2. Sie können für die eAU-Erstellung die Vorbelegung der Checkbox zum Druck von eAU-Papierausfertigungen für Arbeitgeber konfigurieren.

Wenn Sie diese Checkbox deaktivieren, wird die Arbeitgeber-Checkbox bei der Erstellung der eAU standardmäßig deaktiviert und somit kein Arbeitgeber-Papierausdruck erstellt (oder, falls benötigt, können Sie die Arbeitgeber-Checkbox für den Papierausdruck während der eAU-Erstellung wieder aktivieren).

3. Mit dieser Checkbox können Sie den eAU-Versand deaktivieren.


8. Fehler anzeigen

Krankenkassen können Fehlermeldungen als Reaktion auf unkorrekte Arbeitsunfähigkeitsbescheinigungen zurücksenden. Dies ist beispielsweise der Fall, wenn ein Patient nicht bei der Krankenkasse versichert ist, an die die eAU übermittelt wurde.

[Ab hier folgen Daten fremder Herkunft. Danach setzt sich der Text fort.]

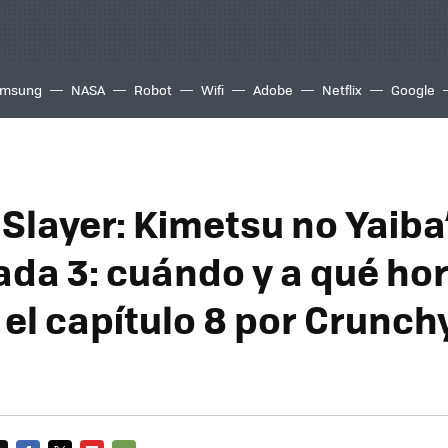
msung
NASA
Robot
Wifi
Adobe
Netflix
Google
Slayer: Kimetsu no Yaiba
da 3: cuándo y a qué hor
el capítulo 8 por Crunchy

Ist dies der Fall ändert sich der Status der eAU in der Patientenakte und in der eAU Übersicht auf „fehlerhaft“. Mit Klick auf den Button „Fehler anzeigen“ ist ersichtlich, um was für einen Fehler es sich handelt. Im Normalfall hat der Hinweis nur informatorischen Charakter, da sich kein Handlungsbedarf ergibt.



Vorgang wenn keine Zustellbestätigung oder Fehlermeldung abgerufen werden kann

Wenn innerhalb 24 Stunden keine Versandbestätigung eintrifft, wird das ebenfalls in einer Fehlermeldung kommuniziert. Der Anwender soll in diesem Fall die AU-Bescheinigung (Ausdruck der Ausfertigung Krankenkasse) postalisch an die zuständige Krankenkasse schicken und sich an den Softwarehersteller wenden. Zusätzlich bekommt der Anwender in diesem Fall eine interne Nachricht in der Nachrichtenzentrale mit dem entsprechenden Hinweis. Der Status bei „Rückmeldung der KK“ der eAU ändert sich auf „noch keine Rückmeldung“. Außerdem prüft EPIKUR, ob seit letzter Mail-Abfrage ein Mail-Empfang erfolgt ist. Falls nicht, wird ein Hinweis angezeigt, mit der Bitte zu prüfen, welches Zeitintervall eingestellt ist oder das HBA-Postfach manuell abzurufen. Dieser Hinweis wird nur ein Mal innerhalb von 24 Stunden angezeigt.


9. Störung eAU Versand

 Ist aufgrund einer Störung der Telematikinfrastruktur oder deren Hardwarekomponenten ein Versand der eAU generell nicht möglich, kann die Checkbox „technische Störung eAU Versand“ aktiviert werden.



Bei aktivierter Checkbox wird die Ausfertigung der AU zur Vorlage bei der Krankenkasse automatisch mitgedruckt. Ist die technische Störung behoben können die Arbeitsunfähigkeitsbescheinigungen nachträglich elektronisch an die Krankenkasse versendet werden.

Sollte aufgrund von massiven, dauerhaften Störungen eine generelle Deaktivierung des eAU[1]Versandes notwendig sein, kann dies über den Administratorbereich in EPIKUR erfolgen.

Wählen Sie hierzu in den KIM-Einstellungen die Checkbox „eAU Versand deaktivieren“. Die eAU-Funktionalitäten werden damit komplett abgeschalten. Arbeitsunfähigkeitsbescheinigungen werden wieder über das Muster 1 ausgestellt.


10 Besonderheit Hausbesuch

Für Hausbesuche können unbefüllte Ausdrucke des AU-Formulars aus EPIKUR gedruckt und bei dem Hausbesuch ausgefüllt und unterschrieben werden. Die Daten müssen später in der Praxis in EPIKUR übertragen und per eAU an die Krankenkasse versendet werden. Alternativ kann die eAU auch erst nach dem Hausbesuch in der Praxis ausgestellt werden. Die beiden Papierausfertigungen für Patient und Arbeitgeber müssen dem Patienten dann per Post zugeschickt werden. Bei eAUen, die im Rahmen von Hausbesuchen ausgestellt werden, ist die digitale Übermittlung bis zum Ende des nachfolgenden Werktages möglich. Wird beispielsweise am Freitagabend bei einem Hausbesuch eine eAU ausgestellt, muss diese bis Montagabend digital an die Krankenkasse übermittelt werden.

Leere Arbeitsunfähigkeitsbescheinigungen drucken:

1. Beliebige Patientenakte öffnen.

2. Formular „AU-Bescheinigung“ wählen.

3. Checkbox „eAU ohne Inhalte drucken“ aktivieren und „übernehmen und drucken“ wählen.


4. AU nach dem Druck gegebenenfalls aus der Patientenakte löschen.